Ellis is not afraid of big speeds. Along with legendary racer Steve Rice, he won an AMA Prostar Funny bike Championship on a turbo-charged, big-tire bike that he went 6.59 at 229 mph on. Less than 13 years later Ellis is nearly as quick on his Junior Pippin Pro Stock Buell at 6.76.
“It shows you how far technology has come,” Ellis said.
Today’s marvels of two-wheel engineering are constantly improving and evolving.
“It was street bikes and homemade wheelie bars. Now it’s all-billet motors and electronic fuel injection,” said three-time NHRA tour winner Michael Ray, who will return to the class full-time this season with UPI Performance and Matt Smith Racing. “It makes it tougher than ever. If you get an invitation to the banquet at the end of the year and a top-10 number, you have really earned it.”
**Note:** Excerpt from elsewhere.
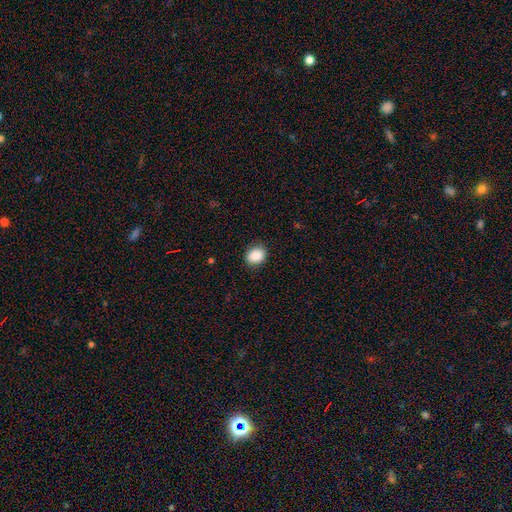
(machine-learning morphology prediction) The model was most divided on "how rounded": round: 54%, in between: 46%, cigar-shaped: 1%. More confident: smooth or featured — smooth (87%); merging — none (86%).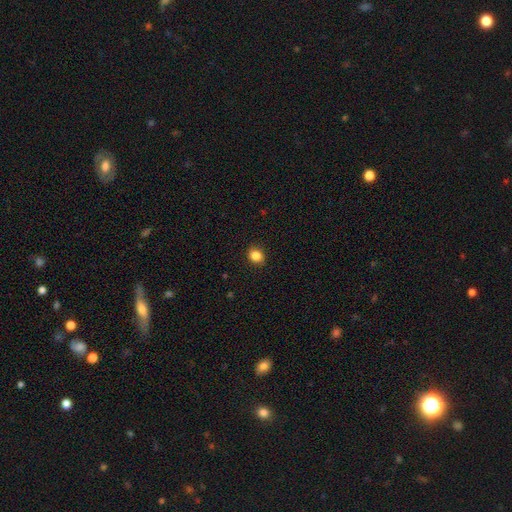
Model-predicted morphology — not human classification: Smooth or featured? Predicted: smooth (p=0.85). How rounded? Predicted: round (p=0.62). Merging? Predicted: none (p=0.89).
No team has been more dominant in the class than Vance & Hines. The legendary Terry Vance and Byron Hines rose to worldwide fame through their early racing efforts. With riders Matt and Andrew Hines– brothers– and Eddie Krawiec, the team has captured more than a third of the championships with 11. Not to mention Vance & Hines has built the motors of several other winners and champions.
Andrew Hines ushered in the era of the Harley-Davidson V-Rod when he won his first title in 2004, snapping Suzuki’s long reign of dominance. In 2015 Andrew Hines captured his fifth title.
“It’s nice to be the points leader, leading after the first race. It takes a little pressure off. You know, the first — the hardest win to get is the first one of the season it seems like,” Hines said in regard to the 2016 season.
Not far behind Hines last season was his teammate Eddie Krawiec, a three-time series champion in his own right. Krawiec, the former track manager of Old Bridge Raceway Park in Englishtown, N.J., has followed the class for a long time, getting his start on a self-funded Suzuki in 2004. In 2003 the late Brian Schultz, son of class legend Dave Schultz, rode Krawiec’s bike.
Krawiec says a lot has changed in just the past decade.
“You always knew who the top ten racers were going to be. And the ones who couldn’t make it to every race would be fighting for the 11 and 12 spots. Now there are so many great motorcycles, you can’t set anything. When there are just thousandths of a second separating the pack, anything can happen,” Krawiec said. “The class has grown by leaps and bounds in the past five years just in elapsed time (E.T.). The level of competition is at a point that it’s never been. There are no gimme rounds. You can’t plot out the ladders like you used to.”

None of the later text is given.